LATEST STORIES:
Liberals cut Drive Clean fee

(Update)
Ontario’s drive clean program is going to change, slightly. The province announcing Tuesday it will soon reduce the fee for emissions testing by five dollars. But many say the government shouldn’t cut the cost, but instead scrap the program altogether.
It was meant to curb emissions, some say that drive clean is just blowing smoke.
Jason Hunt at Beech Motorworks completes several tests per week. Their shop was the first garage in Ontario to implement drive clean back in 1999. They say that it was effective back then, but now it’s taking time away from more important work: “I personally think it should be just thrown out the window really.”

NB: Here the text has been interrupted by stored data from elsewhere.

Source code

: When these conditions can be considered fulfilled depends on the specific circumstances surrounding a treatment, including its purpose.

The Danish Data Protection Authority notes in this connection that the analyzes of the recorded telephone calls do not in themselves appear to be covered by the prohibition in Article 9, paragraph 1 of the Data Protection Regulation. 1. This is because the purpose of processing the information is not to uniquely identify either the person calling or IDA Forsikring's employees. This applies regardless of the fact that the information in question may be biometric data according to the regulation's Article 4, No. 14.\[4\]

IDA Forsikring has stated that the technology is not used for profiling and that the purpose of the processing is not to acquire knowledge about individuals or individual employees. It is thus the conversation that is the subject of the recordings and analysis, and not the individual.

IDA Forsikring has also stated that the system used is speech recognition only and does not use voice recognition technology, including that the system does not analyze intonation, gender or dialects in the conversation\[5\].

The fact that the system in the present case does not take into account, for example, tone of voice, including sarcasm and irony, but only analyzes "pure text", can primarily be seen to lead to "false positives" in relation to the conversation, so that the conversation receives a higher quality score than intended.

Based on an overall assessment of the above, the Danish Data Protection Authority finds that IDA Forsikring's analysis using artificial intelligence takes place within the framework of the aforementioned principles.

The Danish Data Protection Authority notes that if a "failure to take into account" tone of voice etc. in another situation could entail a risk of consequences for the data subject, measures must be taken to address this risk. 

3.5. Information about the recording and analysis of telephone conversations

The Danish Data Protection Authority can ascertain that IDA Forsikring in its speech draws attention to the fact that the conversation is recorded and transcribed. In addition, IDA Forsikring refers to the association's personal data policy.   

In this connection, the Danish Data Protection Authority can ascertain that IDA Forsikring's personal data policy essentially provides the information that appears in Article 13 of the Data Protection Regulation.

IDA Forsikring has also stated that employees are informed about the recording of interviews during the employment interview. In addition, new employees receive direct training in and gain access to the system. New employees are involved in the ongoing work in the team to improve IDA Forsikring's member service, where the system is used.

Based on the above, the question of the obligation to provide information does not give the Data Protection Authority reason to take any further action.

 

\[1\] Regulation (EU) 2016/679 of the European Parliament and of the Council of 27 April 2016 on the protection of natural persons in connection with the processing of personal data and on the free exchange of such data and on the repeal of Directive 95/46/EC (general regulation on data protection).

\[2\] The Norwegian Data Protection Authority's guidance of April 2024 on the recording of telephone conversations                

Clint Giles is the Manager: “I think it did a lot of good in the first 2 or 3 years, and in the last 10, whatever it’s been, very little.”
The program does make money for the government. It is supposed to be non-profit, but drive clean will have an estimated $50 million dollar surplus by 2018. Tuesday at Queen’s Park Environment Minister Jim Badley announced that they would reduce the fee from $35 dollars down to $30 per test by April first, ending the surplus but not the revenue: “You pay HST on top of everything, bizzare as it might seem.”
The Minster said they will not scrap the program because it is effective in curbing pollution. In December of last year, then Auditor General Jim McCarter said that better cars and cleaner fuel are more responsible for the reduction of pollution over the past 15 years.
It’s actually gotten to the point where 95% of cars who are tested in Ontario pass easily and those who do fail its usually because the check engine light is on, not because of what’s coming out of the tail pipe.
Tests of more recent vehicles are showing emissions far better than drive clean standards.
Giles said: “A lot of the vehicles were coming up zero’s across the board. They’re running that clean that there’s zero emissions coming out of the car.”
In the past year Beech has been forced to install new drive clean equipment or risk losing business. In recent months, British Columbia and 6 regions in the U.S. have each decided to scrap their versions of drive clean, but here in Ontario, the contract goes until at least 2020.